A third project is focused on utilizing the established M. acetivorans genetic system to develop methanogen strains with improved capabilities, including increased substrate utilization and oxygen tolerance.

Project 1: Unraveling the role of iron-sulfur clusters in RNA polymerase

Recently, the RpoD subunit of RNA polymerase (RNAP) in several archaea, including methanogens, and the corresponding Rpb3 subunit of RNAP in several eukaryotes were shown or predicted to contain a [4Fe-4S] cluster. The function of the [4Fe-4S] cluster is unknown. RpoD forms a heterodimer with RpoL, which is the first step in assembly of multi-subunit RNAP in Archaea. The clusters are postulated to regulate the interaction of RpoD with RpoL or other subunits to control RNAP assembly and activity in response to oxidants. M. acetivorans RpoD is predicted to bind two [4Fe-4S] clusters within a domain that is likely not required for interaction with RpoL (Fig. 1). We are using a combination of in vivo mutational analyses and native and recombinant RpoDL/RNAP purification to elucidate the importance of the clusters to RNAP assembly and activity (4). This project is currently funded by the NSF.

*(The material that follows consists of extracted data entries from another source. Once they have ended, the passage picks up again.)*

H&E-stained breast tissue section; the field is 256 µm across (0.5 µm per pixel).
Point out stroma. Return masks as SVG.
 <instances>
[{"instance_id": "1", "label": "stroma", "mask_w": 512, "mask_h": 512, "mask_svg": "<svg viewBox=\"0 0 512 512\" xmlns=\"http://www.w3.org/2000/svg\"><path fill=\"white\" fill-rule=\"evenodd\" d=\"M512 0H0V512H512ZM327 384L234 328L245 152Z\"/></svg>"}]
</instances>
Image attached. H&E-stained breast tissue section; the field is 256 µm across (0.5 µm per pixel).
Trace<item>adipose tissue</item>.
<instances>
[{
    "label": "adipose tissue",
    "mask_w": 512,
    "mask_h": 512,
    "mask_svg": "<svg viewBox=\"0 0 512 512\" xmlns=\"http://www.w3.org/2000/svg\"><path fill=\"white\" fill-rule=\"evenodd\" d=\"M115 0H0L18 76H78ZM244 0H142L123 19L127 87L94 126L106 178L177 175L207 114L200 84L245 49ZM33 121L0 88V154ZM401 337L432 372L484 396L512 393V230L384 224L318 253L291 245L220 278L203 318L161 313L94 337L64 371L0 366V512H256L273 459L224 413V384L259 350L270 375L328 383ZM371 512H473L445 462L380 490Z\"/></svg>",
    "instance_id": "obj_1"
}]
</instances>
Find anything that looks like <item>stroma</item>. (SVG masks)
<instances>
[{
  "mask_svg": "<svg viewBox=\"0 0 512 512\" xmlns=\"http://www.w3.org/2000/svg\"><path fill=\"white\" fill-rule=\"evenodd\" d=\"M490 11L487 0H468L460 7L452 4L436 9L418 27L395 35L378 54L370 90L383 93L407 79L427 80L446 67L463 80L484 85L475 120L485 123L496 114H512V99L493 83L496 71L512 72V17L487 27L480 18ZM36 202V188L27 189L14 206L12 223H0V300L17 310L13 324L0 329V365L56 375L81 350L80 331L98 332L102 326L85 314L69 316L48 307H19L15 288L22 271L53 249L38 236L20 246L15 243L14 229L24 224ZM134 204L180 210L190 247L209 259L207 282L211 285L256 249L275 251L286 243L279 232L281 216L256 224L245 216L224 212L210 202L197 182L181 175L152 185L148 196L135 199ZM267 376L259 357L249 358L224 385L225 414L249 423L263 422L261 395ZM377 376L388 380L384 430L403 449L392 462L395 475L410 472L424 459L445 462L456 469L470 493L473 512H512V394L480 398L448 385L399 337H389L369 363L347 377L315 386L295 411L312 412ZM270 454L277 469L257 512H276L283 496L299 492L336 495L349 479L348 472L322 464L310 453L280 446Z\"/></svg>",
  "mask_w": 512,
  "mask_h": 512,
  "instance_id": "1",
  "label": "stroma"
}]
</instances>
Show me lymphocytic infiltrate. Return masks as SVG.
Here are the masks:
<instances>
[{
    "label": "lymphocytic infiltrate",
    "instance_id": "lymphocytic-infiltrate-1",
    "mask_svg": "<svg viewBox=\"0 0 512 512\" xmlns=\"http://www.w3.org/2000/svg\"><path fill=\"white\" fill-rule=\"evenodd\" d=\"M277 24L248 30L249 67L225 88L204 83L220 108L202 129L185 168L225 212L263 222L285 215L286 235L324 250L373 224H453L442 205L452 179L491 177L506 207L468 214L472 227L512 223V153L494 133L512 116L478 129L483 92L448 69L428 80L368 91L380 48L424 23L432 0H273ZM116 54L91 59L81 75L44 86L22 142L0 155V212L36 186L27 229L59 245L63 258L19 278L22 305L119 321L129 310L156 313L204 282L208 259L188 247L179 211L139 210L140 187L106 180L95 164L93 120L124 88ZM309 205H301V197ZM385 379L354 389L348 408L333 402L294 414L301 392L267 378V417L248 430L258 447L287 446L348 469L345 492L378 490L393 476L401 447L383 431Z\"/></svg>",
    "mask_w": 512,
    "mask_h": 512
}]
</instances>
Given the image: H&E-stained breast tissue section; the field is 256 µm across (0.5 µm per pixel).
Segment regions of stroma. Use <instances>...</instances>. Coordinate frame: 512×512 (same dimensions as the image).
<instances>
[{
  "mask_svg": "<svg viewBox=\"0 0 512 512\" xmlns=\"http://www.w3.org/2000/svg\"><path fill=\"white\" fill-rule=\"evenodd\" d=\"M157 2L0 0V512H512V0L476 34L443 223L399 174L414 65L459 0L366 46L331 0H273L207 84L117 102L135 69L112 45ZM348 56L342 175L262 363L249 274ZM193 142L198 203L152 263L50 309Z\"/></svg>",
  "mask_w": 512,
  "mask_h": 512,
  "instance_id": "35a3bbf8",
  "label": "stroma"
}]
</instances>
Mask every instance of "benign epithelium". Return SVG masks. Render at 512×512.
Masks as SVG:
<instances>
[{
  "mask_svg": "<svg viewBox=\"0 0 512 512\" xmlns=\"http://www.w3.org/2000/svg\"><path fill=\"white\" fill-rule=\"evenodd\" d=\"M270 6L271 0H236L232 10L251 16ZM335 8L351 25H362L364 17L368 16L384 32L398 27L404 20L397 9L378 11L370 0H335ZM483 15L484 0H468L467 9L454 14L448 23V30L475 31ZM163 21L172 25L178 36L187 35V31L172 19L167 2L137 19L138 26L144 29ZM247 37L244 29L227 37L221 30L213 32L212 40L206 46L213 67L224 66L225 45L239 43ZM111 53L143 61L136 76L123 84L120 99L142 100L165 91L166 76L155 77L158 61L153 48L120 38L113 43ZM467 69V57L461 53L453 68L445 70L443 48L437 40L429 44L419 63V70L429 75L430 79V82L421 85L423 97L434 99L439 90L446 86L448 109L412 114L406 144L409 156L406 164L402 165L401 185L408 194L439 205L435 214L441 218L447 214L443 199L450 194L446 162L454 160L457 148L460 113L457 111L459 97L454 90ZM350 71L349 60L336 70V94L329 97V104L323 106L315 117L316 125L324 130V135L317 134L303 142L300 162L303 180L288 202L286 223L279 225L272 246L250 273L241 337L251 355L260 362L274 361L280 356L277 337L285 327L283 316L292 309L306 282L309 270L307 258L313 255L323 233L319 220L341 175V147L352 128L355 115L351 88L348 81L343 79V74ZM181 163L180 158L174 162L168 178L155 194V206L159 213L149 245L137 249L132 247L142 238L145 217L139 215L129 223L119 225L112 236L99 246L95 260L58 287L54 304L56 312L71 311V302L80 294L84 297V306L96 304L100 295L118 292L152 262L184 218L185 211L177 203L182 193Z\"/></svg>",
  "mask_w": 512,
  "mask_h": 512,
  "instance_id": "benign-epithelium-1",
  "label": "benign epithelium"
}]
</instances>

Project 2: Understanding the role of metal cofactors as molecular switches in the MdrA family of disulfide reductases

We have identified a novel iron-sulfur cluster containing disulfide reductase (MdrA) from M. acetivorans (2).The iron-sulfur clusters in MdrA are postulated to function as a molecular switch to control disulfide reductase activity. MdrA may function to repair of oxidatively-damaged iron-sulfur clusters (Fig. 2). We are using a combination of genetics and biochemistry to determine the precise physiological role(s) of MdrA. Through collaboration with Dr. Suresh Kumar (Dept. of Chemistry & Biochemistry) we are using biophysical techniques (NMR, CD, ITC, and DSC) to examine the influence of the clusters, and other metals, on the structure and properties of MdrA. This project is currently supported by the Arkansas Biosciences Institute and the NIH COBRE center.

Project 3: Genetic engineering of methanogens
We are generating strains of M. acetivorans with improved characteristics, using genetic engineering and directed evolution approaches. We have recently produced a strain of M. acetivorans with a hybrid methanogenesis pathway that confers the ability to grow and produce methane with non-native substrates (Fig. 3) (3). We are currently constructing strains with increased oxygen tolerance and metabolic capabilities

 

Publications

1. Lessner, D. 2009. Methanogenesis: Biochemistry, Encyclopedia of Life Sciences. Nature Publishing Group.

2. Lessner, D. J., and J. G. Ferry. 2007. The Archaeon Methanosarcina acetivorans Contains a Protein Disulfide Reductase with an Iron-Sulfur Cluster. J Bacteriol 189:7475-84.

3. Lessner, D. J., L. Lhu, C. S. Wahal, and J. G. Ferry. 2010. An engineered methanogenic pathway derived from the domains Bacteria and Archaea. mBio 1:e000243-10.

4. Lessner, F. H., M. E. Jennings, A. Hirata, E. C. Duin, and D. J. Lessner. 2011. Subunit D of RNA polymerase from Methanosarcina acetivorans contains two oxygen-labile [4Fe-4S] clusters: implications for regulation of transcription in archaea in preparation.